= Work order =
Reproduce verbatim every line from the start of the records through the line containing "Entre estas novedades, se", including that line.
::: Records to use
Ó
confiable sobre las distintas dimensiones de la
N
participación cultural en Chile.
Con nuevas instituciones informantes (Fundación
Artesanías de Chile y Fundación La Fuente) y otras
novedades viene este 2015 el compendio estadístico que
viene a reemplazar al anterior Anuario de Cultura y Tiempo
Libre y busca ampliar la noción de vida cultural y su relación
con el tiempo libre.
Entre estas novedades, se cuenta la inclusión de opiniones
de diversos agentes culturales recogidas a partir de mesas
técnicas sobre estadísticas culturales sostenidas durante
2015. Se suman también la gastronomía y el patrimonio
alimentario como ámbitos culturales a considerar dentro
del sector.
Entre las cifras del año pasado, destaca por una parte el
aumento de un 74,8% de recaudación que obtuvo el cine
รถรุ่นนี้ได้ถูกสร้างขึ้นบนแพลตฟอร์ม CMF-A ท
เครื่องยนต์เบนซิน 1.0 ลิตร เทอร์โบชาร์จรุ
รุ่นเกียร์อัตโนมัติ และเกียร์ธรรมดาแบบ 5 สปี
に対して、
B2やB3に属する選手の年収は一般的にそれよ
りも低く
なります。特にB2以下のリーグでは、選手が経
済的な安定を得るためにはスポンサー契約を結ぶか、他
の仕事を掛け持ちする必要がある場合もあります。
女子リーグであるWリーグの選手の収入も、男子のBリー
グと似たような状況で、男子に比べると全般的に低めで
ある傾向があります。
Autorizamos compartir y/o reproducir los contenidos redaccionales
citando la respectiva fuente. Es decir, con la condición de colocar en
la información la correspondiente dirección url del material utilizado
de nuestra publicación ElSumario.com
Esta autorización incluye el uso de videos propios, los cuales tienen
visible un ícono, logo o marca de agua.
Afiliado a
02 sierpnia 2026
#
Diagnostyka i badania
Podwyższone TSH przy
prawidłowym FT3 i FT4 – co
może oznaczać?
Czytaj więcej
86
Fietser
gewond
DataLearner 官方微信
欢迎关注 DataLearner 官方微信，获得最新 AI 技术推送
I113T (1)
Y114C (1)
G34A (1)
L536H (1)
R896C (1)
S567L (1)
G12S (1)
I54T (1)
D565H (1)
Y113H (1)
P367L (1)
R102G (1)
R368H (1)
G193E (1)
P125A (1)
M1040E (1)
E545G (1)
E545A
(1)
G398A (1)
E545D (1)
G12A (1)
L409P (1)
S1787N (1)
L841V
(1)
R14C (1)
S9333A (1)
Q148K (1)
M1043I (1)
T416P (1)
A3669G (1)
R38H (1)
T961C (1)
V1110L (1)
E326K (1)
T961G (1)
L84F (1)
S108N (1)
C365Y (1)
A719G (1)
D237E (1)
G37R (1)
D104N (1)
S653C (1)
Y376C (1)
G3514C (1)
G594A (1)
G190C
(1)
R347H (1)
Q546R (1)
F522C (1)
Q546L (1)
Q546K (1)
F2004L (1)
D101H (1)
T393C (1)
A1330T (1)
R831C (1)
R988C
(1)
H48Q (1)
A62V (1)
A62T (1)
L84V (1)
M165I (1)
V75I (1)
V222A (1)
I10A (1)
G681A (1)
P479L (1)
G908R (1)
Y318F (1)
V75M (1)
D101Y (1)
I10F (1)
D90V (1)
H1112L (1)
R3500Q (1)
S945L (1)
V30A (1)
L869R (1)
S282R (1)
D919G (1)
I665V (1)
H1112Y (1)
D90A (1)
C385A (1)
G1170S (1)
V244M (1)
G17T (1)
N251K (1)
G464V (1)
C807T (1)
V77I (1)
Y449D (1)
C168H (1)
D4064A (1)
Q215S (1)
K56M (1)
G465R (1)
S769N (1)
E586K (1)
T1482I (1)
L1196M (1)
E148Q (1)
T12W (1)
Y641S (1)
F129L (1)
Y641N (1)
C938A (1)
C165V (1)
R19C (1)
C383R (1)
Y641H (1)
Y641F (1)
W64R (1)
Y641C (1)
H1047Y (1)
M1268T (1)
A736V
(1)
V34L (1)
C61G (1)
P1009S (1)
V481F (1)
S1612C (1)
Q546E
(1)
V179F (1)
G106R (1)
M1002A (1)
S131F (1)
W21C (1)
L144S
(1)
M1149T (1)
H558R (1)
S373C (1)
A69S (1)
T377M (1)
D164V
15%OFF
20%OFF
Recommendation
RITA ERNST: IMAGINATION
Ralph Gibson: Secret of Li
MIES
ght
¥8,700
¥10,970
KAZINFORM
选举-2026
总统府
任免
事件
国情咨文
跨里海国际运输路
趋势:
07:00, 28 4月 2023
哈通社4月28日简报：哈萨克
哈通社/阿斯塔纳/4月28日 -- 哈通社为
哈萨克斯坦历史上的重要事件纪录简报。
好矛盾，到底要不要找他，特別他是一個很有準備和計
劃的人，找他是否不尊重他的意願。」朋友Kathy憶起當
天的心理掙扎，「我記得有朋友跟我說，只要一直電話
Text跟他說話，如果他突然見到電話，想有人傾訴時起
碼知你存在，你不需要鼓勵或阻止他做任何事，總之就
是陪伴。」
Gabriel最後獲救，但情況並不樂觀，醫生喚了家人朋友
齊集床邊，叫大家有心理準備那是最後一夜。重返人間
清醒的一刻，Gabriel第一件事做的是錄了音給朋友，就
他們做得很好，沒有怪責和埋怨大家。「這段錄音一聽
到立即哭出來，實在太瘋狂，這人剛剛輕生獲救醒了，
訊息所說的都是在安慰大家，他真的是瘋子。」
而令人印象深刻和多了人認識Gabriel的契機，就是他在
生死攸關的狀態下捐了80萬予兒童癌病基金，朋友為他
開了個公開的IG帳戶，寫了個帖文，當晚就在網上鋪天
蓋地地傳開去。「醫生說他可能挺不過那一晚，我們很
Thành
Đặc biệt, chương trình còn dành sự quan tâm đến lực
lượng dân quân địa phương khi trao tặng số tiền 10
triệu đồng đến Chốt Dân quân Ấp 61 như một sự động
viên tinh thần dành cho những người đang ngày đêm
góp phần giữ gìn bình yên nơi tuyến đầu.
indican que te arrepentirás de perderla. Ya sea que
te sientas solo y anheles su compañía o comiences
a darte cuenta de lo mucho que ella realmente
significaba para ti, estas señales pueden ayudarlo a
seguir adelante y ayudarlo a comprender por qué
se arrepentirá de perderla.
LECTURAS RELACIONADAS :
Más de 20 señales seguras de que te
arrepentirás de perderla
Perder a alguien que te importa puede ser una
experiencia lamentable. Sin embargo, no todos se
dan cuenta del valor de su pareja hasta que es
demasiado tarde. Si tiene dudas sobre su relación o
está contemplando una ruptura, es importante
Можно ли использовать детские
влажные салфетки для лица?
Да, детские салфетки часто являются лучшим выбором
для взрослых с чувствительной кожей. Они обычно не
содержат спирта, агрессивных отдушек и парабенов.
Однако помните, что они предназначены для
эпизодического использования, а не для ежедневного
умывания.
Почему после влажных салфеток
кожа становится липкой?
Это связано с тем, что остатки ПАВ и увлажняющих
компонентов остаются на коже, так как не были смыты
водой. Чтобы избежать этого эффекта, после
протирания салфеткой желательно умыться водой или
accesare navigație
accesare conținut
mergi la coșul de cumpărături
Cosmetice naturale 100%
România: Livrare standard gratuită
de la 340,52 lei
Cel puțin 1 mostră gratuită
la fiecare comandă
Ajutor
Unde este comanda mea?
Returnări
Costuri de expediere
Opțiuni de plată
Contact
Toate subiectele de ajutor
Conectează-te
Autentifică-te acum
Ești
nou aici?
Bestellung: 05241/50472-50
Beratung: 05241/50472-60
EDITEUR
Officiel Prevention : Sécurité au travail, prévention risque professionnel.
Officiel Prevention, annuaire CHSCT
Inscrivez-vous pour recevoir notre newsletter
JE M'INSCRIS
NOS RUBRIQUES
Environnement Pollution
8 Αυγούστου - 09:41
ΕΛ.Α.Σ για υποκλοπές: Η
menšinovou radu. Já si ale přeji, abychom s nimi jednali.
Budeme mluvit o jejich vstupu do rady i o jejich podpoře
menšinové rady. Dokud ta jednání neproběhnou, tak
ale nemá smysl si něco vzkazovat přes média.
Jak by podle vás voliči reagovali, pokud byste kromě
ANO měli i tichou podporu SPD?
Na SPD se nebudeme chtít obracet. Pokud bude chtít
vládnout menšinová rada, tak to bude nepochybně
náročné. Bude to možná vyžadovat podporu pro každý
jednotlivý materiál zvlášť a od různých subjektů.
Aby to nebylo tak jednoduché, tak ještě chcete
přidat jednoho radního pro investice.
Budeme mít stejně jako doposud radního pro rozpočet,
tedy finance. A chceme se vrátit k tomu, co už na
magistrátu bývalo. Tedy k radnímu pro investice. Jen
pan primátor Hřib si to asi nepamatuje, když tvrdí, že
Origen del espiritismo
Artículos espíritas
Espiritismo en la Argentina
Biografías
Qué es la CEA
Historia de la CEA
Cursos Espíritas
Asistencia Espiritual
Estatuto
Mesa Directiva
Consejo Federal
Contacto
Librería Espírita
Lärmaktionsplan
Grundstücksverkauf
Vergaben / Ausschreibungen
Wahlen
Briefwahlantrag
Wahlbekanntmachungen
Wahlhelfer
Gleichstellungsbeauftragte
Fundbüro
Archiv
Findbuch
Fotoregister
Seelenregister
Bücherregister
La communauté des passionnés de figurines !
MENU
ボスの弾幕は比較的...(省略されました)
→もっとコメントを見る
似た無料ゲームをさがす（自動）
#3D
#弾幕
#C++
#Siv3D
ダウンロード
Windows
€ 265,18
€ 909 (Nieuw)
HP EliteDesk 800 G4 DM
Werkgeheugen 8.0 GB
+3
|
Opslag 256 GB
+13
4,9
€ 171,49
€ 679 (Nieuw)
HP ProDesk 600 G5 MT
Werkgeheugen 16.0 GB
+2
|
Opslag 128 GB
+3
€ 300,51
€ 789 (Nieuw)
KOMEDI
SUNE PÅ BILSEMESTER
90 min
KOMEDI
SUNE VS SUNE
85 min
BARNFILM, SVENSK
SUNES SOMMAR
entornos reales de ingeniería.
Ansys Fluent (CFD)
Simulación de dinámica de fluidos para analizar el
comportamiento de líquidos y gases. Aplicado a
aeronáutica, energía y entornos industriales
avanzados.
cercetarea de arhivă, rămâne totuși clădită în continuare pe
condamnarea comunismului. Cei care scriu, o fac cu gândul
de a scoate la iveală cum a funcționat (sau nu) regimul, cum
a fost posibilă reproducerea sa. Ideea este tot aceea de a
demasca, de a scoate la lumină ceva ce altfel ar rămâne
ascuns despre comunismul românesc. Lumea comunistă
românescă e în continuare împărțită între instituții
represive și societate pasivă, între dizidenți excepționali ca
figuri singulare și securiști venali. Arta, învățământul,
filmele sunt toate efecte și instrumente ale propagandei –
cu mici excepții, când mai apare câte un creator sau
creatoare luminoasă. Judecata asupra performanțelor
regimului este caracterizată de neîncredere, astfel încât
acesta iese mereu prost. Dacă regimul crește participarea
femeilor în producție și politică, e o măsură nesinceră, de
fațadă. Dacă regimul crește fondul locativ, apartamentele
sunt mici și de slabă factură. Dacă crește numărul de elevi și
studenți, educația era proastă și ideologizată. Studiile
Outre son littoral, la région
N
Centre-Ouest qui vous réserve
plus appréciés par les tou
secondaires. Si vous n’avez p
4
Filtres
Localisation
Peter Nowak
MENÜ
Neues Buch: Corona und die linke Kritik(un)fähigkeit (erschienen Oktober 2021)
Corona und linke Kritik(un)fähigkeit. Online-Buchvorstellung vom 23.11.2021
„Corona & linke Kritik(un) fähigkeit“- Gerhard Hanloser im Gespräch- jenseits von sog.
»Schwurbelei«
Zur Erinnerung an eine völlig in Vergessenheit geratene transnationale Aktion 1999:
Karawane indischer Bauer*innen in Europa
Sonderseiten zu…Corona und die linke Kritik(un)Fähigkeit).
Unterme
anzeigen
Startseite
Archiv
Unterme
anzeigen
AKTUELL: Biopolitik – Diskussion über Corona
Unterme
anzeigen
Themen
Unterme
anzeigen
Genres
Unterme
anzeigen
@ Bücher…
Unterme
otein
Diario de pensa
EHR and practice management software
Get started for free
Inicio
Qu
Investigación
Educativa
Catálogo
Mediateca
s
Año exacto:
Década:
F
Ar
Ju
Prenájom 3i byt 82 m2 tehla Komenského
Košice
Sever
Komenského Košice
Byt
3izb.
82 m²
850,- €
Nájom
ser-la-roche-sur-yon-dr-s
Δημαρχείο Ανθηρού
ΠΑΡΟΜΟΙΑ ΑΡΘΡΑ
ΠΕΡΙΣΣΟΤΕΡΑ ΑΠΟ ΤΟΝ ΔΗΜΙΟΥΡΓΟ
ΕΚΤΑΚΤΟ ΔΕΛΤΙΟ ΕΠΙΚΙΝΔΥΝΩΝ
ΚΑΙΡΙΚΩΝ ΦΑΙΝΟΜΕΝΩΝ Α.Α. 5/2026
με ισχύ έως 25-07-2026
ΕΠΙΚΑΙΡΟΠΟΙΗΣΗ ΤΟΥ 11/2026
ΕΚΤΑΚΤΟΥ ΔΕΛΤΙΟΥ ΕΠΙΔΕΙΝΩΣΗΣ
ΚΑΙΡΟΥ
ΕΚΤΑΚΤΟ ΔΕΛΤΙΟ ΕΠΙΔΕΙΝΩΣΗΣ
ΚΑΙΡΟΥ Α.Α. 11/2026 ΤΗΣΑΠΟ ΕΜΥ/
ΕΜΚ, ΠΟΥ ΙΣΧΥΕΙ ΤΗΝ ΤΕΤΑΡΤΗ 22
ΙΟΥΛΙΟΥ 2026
::::::
= Exercise solution =
Ó
confiable sobre las distintas dimensiones de la
N
participación cultural en Chile.
Con nuevas instituciones informantes (Fundación
Artesanías de Chile y Fundación La Fuente) y otras
novedades viene este 2015 el compendio estadístico que
viene a reemplazar al anterior Anuario de Cultura y Tiempo
Libre y busca ampliar la noción de vida cultural y su relación
con el tiempo libre.
Entre estas novedades, se cuenta la inclusión de opiniones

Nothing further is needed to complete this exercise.